Naquele dia, as lembranças afluíram, o coração apertou. E o espanhol que chegara a Santos em dezembro do ano anterior, com 18 anos, sucumbiu à
saudade das coisas e das gentes da sua Galícia natal.
Hoje com 68 anos, três filhos e bem –sucedido no comércio, Manolo até ri da tristeza de outrora –
"o Brasil é um país maravilhoso, de gente acolhedora", diz. Mas,não fosse o aperto da tristeza, o Clube da Juventude Espanhola jamais teria sido
fundado, no prédio do atual Centro dos Estudantes, na Avenida Ana Costa, alguns meses depois daquele Carnaval.
A agremiação congregava os jovens em situação similar à de Manolo: recém-imigrados de uma Espanha
ainda claudicante, após emendar uma guerra civil (1936-1939) e outra mundial, a Segunda (1939-1945). Uma de suas principais atividades eram os
bailes periódicos, realizados quase sempre no antigo Clube das Misses (Avenida Senador Feijó, esquina com Rua Júlio de Mesquita, na Vila Mathias).
Nos acordes da orquestra – quando havia uma – ou na vitrola, a trilha sonora evocava a terra
distante em pasos doble – o ritmo das plazas de touros -, rumbas, boleros. E bastava a voz do cantor cubano Bienvenido Granda – e um
ou dois copos de sangría, quando o orçamento do baile era generoso – para levar muitos às lágrimas da morriña.
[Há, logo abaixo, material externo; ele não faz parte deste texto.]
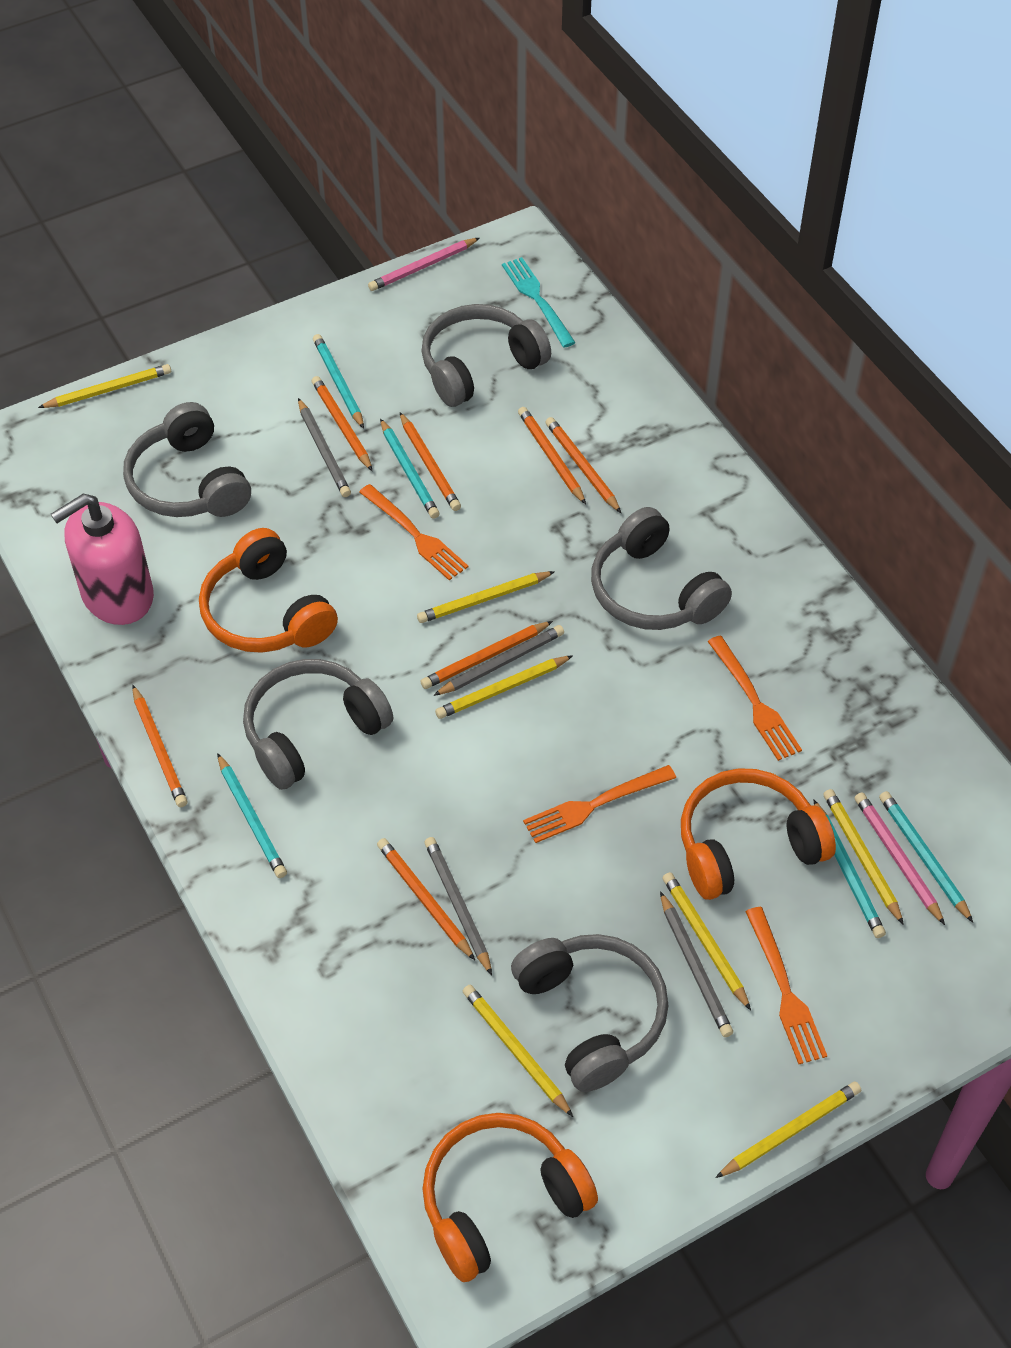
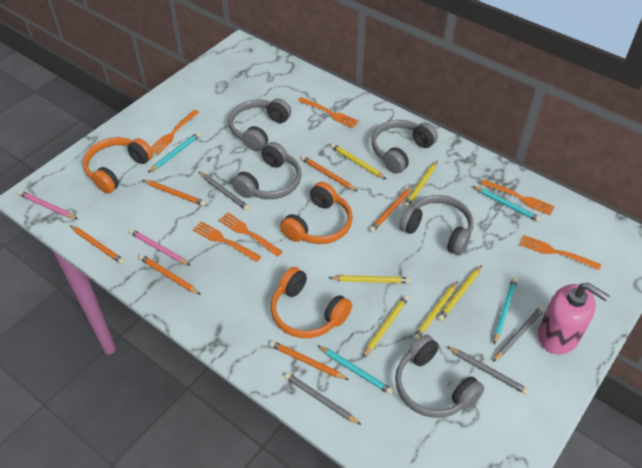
orange fork: 4 -> 6
orange pencil: 7 -> 6
turquoise fork: 1 -> 0
turquoise pencil: 5 -> 4
yellow pencil: 7 -> 6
Viu um negro pela primeira vez – Os bailes à espanhola ficaram para trás. O que permanece é
a Virgem do Cristal, que Manolo leva consigo em uma correntinha. A história da santa galega exalta a castidade: para resgatar uma menina que fora
injustamente difamada sem ua virtude, Nossa Senhora faz sua imagem aparecer no feudo onde vivia a moça, Vilanova, dentro de um cristal – símbolo de
pureza.
Mas nenhum milagre conseguiu afastar dos espanhóis os anos difíceis que se seguiram após as
guerras. A pobreza beirava a miséria, e a miséria sempre flerta com a fome. "Nós até tínhamos um moinho em casa, nossa situação não era ruim. Mas
cheguei a ir à escola com crianças que passavam fome".
Era a hora de descobrir a América mais uma vez. Depois da chegada de Cristóvão Colombo, em
1492, só o Brasil já recebera duas ondas migratórias de espanhóis: na segunda metade do século 19 e por ocasião da 1ª Guerra Mundial (1914-1918).
No total, calcula-se que 700 mil espanhóis vieram para o País, nas três ocasiões. Nesse
contingente, estavam Manolo, o pai, a mãe e um irmão. A família aproveitou um programa de emigração do governo ditatorial de Francisco Franco – que
se estendeu de 1939 a 1975 – e recebeu a viagem de graça. "Meu pai fechou a porta de casa, colocou a chave em uma reentrância da parede, virou as
costas e fomos embora".
Já no Porto de Santos, sufocado em um terno de casimira sob o calor abrasante do mês de dezembro,
no deck do navio, Manolo viu um negro pela primeira vez na vida. Suspeitou de uma miragem. "Fiquei parado, observando", recorda.
O movimento, os sons, as gentes do cais atestavam à família: começava uma nova, e nem sempre doce,
vida.
Do porto à construção civil – Outro irmão de Manolo já estava em Santos havia algum tempo
e conseguira um chalé para abrigá-los, na Rua Senador Lacerda Franco, no bairro Aparecida.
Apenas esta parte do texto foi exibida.